Obiettivo dell'esercizio
Rispondi alle seguenti domande sull'intervista a padre Lintner riguardo agli animali.
(a) In quale città padre Martin M. Lintner insegna etica teologica?
(b) Quanti tipi di amore distingue sant'Agostino e quali sono?
(c) Da quale documento, e con quale numero, è tratta la citazione secondo cui tutte le creature riflettono un raggio dell'infinita sapienza e bontà di Dio?

Teologia. Lintner: pure cani e gatti fanno parte del piano della salvezza voluto da Dio

Intervista al teologo servita, che richiama sant’Agostino e spiega che gli animali vanno rispettati come esseri senzienti. Hanno un “soffio divino”

Anche gli animali fanno parte del piano della salvezza, anche loro riflettono un raggio dell’infinita sapienza e bontà di Dio e assumono un’importanza fondamentale dal punto di vista sociale e terapeutico. Giusto quindi amarli e rispettarli. Lo spiega padre Martin M. Lintner, servita, docente di etica teologica a Bressanone, già presidente dell’Associazione internazionale di teologia morale.

Papa Francesco ci dice che gli animali non devono essere messi sullo stesso piano dei figli. Senz’altro corretto. Ma la nuova sensibilità etica nei confronti di un’ecologia integrale che si è sviluppata anche in seguito a documenti come la “Laudato si’” non ci imporrebbe di guardare agli animali domestici che vivono nelle nostre famiglie come a esseri sensibili, meritevoli di rispetto e di considerazione?

Nella “Laudato si’” il Papa scrive che tutte le creature, «volute nel loro proprio essere, riflettono, ognuna a suo modo, un raggio dell’infinita sapienza e bontà di Dio. Per questo l’uomo deve rispettare la bontà propria di ogni creatura» (nr. 69). Dobbiamo trattare gli animali domestici secondo le loro capacità e proprietà specie-specifiche e quindi come esseri sensibili che hanno bisogni particolare che devono essere rispettati. Sant’Agostino ha distinto quattro tipi di amore: l’amore per Dio, che è sopra di noi, l’amore per noi stessi, l’amore per coloro che ci stanno accanto e l’amore per le cose inferiori a noi. È significativo che Agostino parli chiaramente di amore nei confronti degli animali. Mentre, secondo lui, solo Dio merita di essere amato per se stesso, l’amore per gli uomini e per gli animali ha come fine ultimo Dio. Questo è un pensiero interessante perché significa che anche volendo bene ad un animale ci possiamo orientare verso Dio e sperimentare qualcosa della grandezza di Dio.

Dati in esame
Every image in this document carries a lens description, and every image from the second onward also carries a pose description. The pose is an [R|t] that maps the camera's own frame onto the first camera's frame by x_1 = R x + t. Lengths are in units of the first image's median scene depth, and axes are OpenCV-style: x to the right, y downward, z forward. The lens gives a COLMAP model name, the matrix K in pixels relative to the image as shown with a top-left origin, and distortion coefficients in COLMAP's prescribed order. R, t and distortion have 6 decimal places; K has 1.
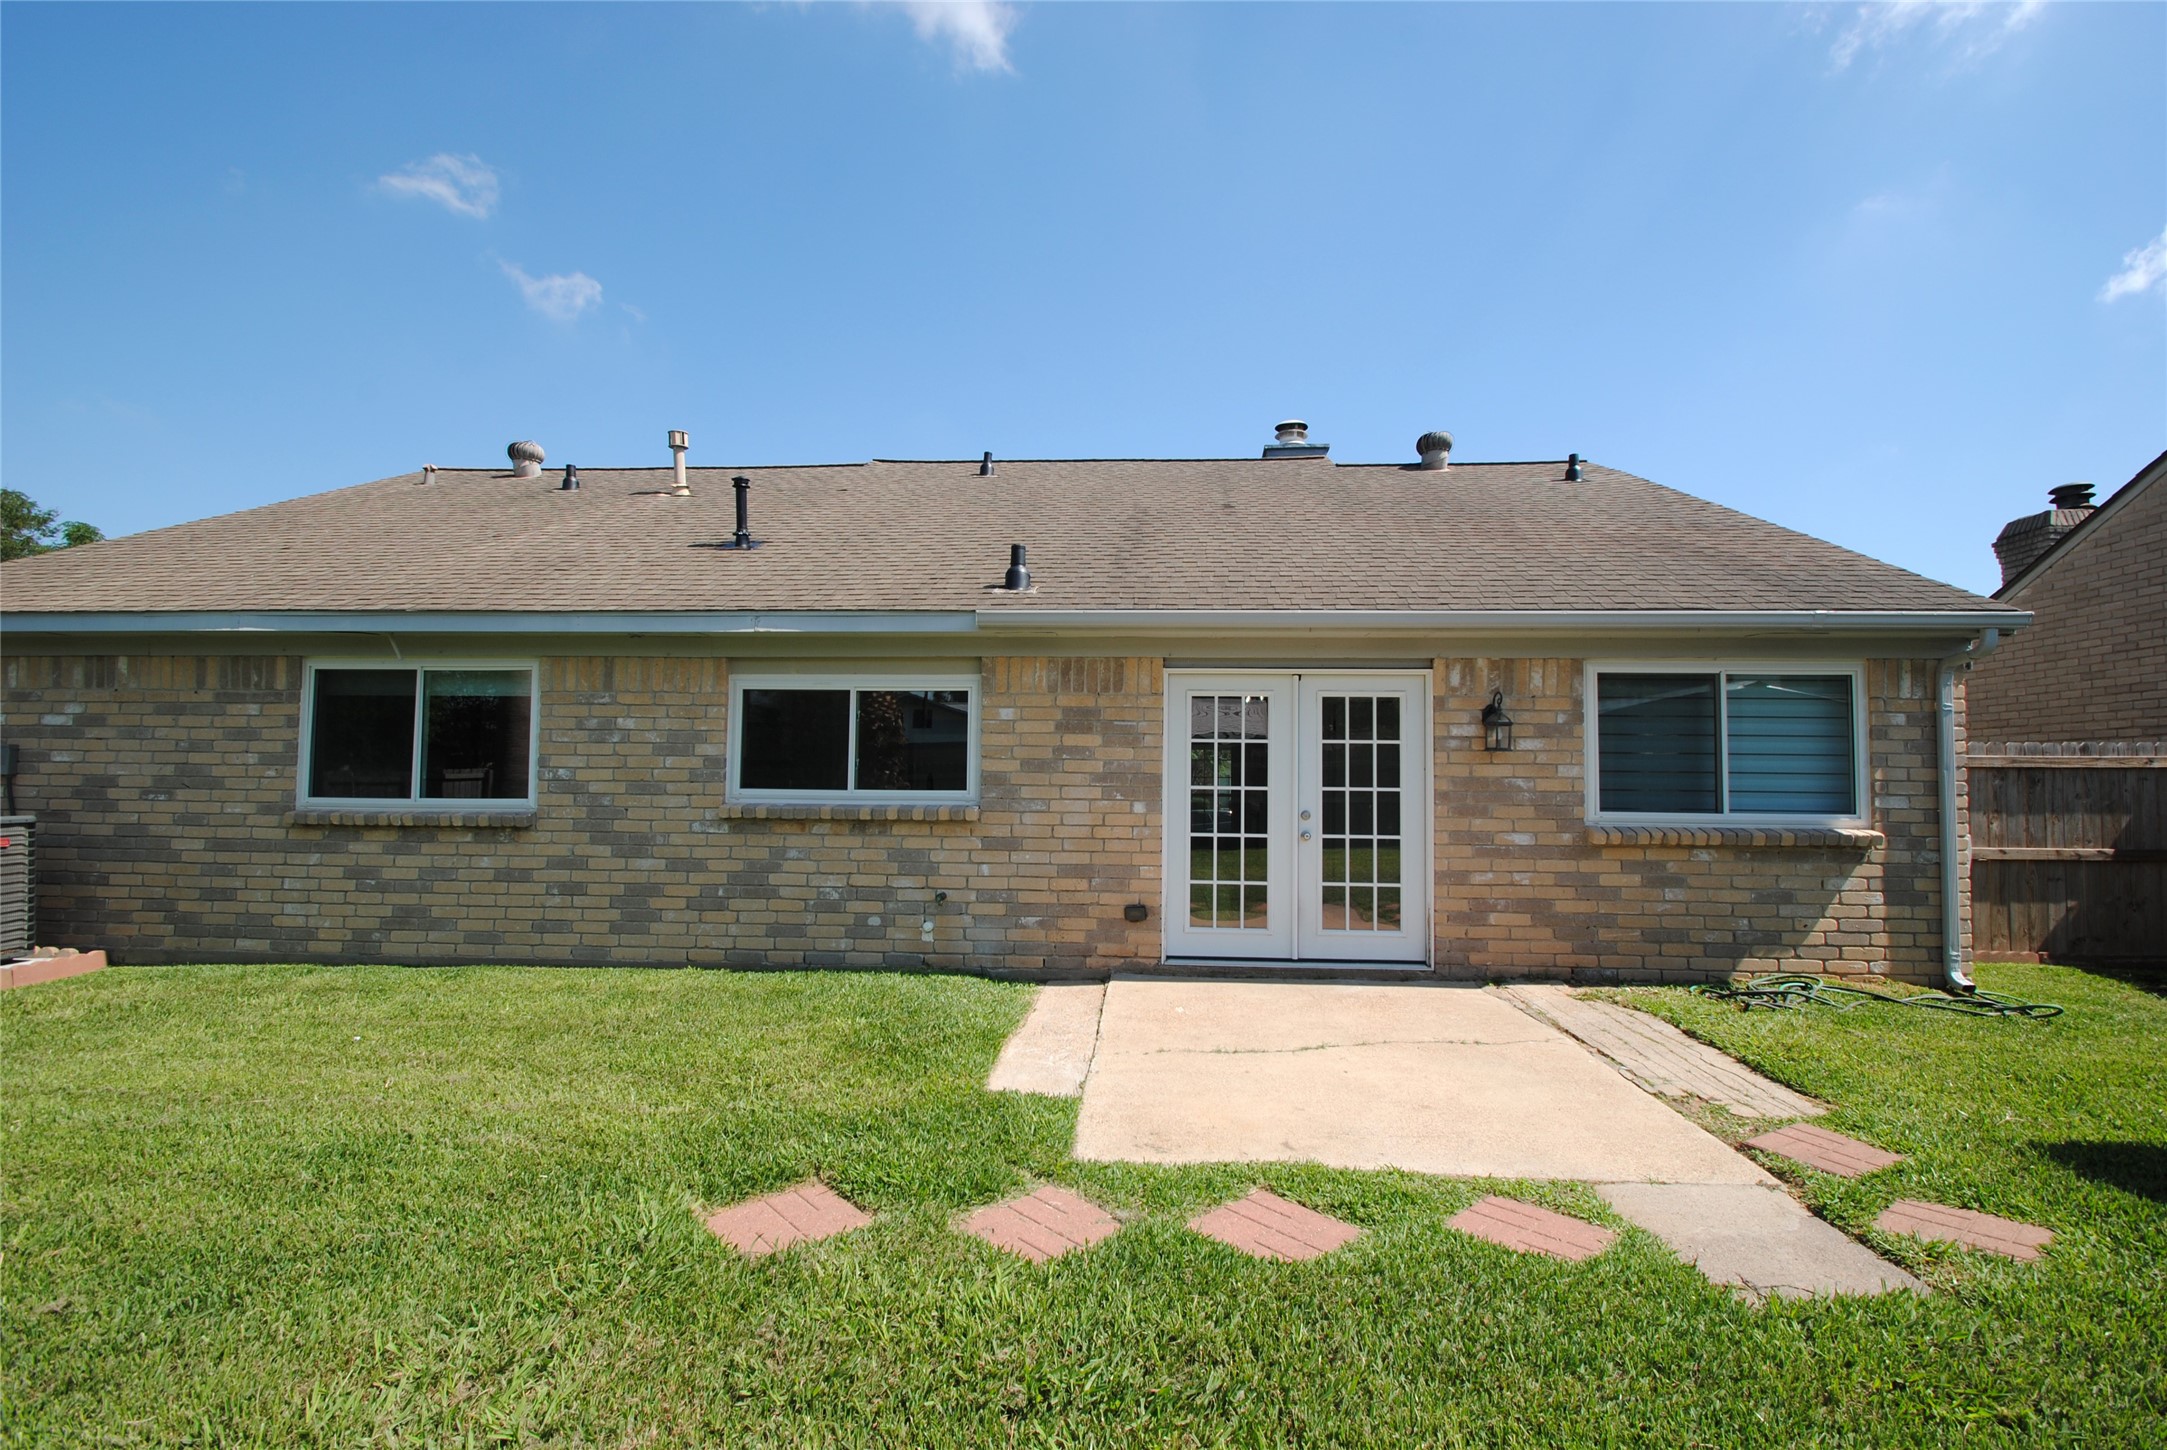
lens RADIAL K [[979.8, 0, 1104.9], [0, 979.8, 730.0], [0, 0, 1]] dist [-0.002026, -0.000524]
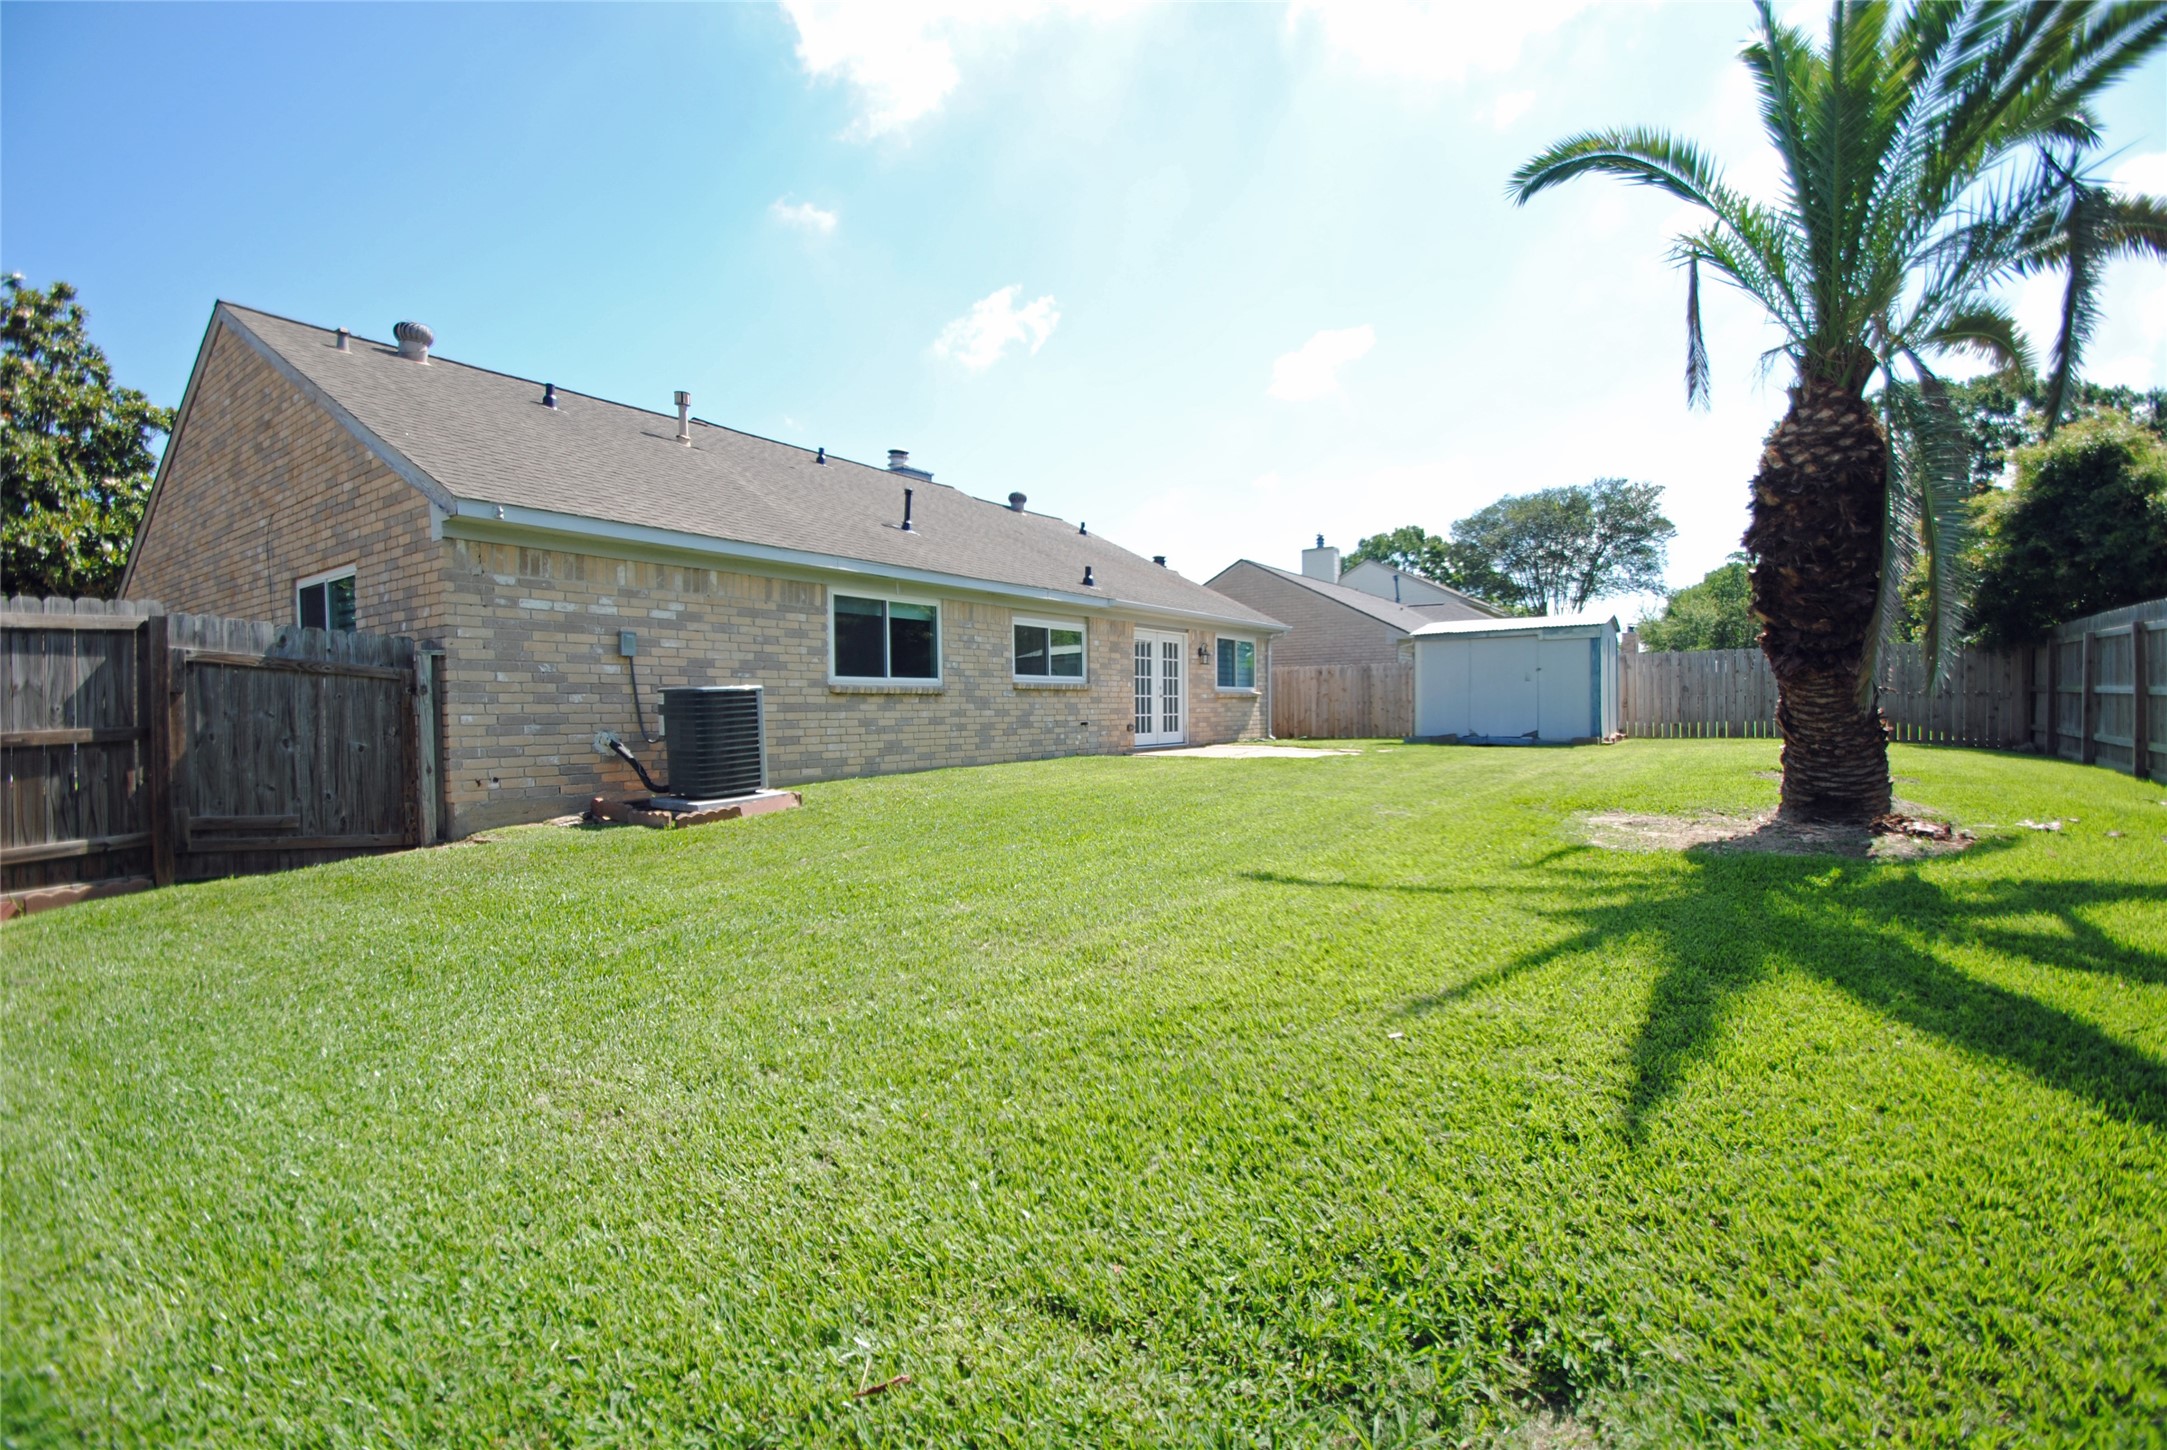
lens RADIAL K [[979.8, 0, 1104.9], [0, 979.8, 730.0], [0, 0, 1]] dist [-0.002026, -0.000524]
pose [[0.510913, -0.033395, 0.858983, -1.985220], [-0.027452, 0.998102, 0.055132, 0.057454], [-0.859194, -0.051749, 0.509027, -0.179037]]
* * *
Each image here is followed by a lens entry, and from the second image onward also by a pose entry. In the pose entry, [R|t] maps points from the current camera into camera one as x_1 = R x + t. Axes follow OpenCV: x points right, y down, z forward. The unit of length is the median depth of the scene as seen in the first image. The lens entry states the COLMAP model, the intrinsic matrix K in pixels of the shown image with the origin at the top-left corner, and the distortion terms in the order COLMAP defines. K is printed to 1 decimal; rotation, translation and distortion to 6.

Risposta all'esercizio
(a) Padre Martin M. Lintner insegna etica teologica a Bressanone.
(b) Sant'Agostino distingue quattro tipi di amore: l'amore per Dio, l'amore per noi stessi, l'amore per coloro che ci stanno accanto e l'amore per le cose inferiori a noi.
(c) La citazione è tratta dalla "Laudato si'", numero 69.